If it were possible to run LLMs without a significant investment to GPU prowess, this problem wouldn’t be very relevant. However, the bigger FOSS LLMs require a lot of power to run.
Is there any automated technique (scripts, lookups etc) that can warn a user before the content is posted online? I’m asking this specifically for textual content.
Thanks
I didn’t mention what I wanted clearly enough, so here goes:
I am looking to scan my own posts/comments for stylometry statistics, for the most part, but PII would be nice. I’ll deal with the browser-agent, Cookies, IP etc.
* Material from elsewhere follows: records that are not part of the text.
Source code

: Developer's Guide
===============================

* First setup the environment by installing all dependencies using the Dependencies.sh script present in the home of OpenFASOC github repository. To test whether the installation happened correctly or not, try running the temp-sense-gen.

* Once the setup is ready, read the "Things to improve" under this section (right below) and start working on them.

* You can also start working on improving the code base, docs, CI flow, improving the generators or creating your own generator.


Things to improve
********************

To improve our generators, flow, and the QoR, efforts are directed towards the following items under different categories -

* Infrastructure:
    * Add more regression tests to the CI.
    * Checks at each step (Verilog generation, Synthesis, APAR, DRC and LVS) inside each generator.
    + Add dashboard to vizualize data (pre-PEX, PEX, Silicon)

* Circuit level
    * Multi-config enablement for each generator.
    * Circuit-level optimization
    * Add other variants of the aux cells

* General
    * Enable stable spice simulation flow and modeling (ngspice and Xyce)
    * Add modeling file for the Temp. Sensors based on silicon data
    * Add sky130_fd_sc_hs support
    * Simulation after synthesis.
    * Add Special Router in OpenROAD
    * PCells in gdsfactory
Threat model would likely be to prevent people who might be wanting to link my identity with my online persona. Obviously, the government is excluded since they can just mine the IP from Lemmy mods and get to me. This is someone who is interested in my identity and will use FOSS/some proprietary tools to link my identities
Edit: it seems there are packages available on python and R to parser through text and try to infer identity from stylometric data. I’ll have to look into that, but it seems doable at a basic level.
you want to do scans before the content is posted? or you want to scan existing content online that you posted?
you could self-host LanguageTool for paraphrasing capability, which would vastly reduce stylometry correlations
https://github.com/languagetool-org/languagetool
Thank you, I’ll take a look! That’s a great idea!